Racial Imperatives: Discipline, Performativity, & Struggles against Subjection

Posted in Books, Law, Literary/Artistic Criticism, Media Archive, Monographs, Passing, Philosophy, United States on 2011-05-29 01:44Z by Steven

Racial Imperatives: Discipline, Performativity, & Struggles against Subjection

Indiana University Press
2011-12-23
236 pages
Paper 6 x 9
ISBN: 978-0-253-22336-4

Nadine Ehlers, Professor
Department of Sociology and Social Policy
University of Sydney, Sydney, Australia

Nadine Ehlers examines the constructions of blackness and whiteness cultivated in the U.S. imaginary and asks, how do individuals become racial subjects? She analyses anti-miscegenation law, statutory definitions of race, and the rhetoric surrounding the phenomenon of racial passing to provide critical accounts of racial categorization and norms, the policing of racial behavior, and the regulation of racial bodies as they are underpinned by demarcations of sexuality, gender, and class. Ehlers places the work of Michel Foucault, Judith Butler’s account of performativity, and theories of race into conversation to show how race is a form of discipline, that race is performative, and that all racial identity can be seen as performative racial passing. She tests these claims through an excavation of the 1925 “racial fraud” case of Rhinelander v. Rhinelander and concludes by considering the possibilities for racial agency, extending Foucault’s later work on ethics and “technologies of the self” to explore the potential for racial transformation.

DATA RECORDS:
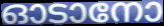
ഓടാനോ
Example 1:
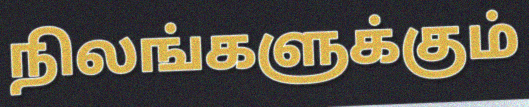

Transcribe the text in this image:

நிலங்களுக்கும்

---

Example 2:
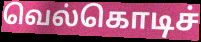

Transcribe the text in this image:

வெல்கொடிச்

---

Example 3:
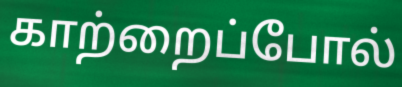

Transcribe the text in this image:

* * *

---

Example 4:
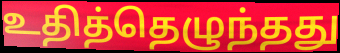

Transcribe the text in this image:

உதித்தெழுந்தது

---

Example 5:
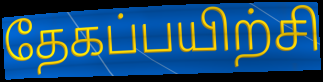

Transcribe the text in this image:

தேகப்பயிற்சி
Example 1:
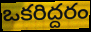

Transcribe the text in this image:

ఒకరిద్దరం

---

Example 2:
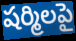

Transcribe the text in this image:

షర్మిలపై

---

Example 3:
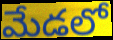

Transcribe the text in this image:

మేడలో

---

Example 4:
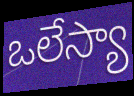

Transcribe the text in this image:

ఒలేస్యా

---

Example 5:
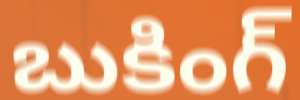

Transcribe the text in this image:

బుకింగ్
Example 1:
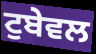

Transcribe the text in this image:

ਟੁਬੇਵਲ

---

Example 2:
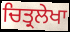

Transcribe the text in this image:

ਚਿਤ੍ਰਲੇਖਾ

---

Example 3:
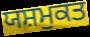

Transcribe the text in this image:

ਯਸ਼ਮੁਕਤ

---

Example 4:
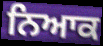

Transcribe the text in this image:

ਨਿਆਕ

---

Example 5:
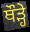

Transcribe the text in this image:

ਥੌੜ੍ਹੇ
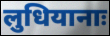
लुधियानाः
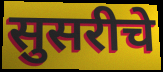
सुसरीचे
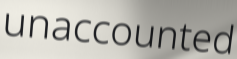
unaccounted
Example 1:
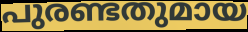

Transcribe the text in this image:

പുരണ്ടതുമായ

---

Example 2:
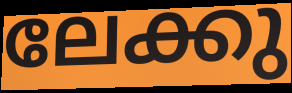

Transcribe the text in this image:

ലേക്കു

WHAT YOU ARE ASKED TO DO:
According to the book description, which 1925 "racial fraud" case does Ehlers use to test her claims? The listing is separate material and has nothing to do with the book description.

THE OUTPUT:
Rhinelander v. Rhinelander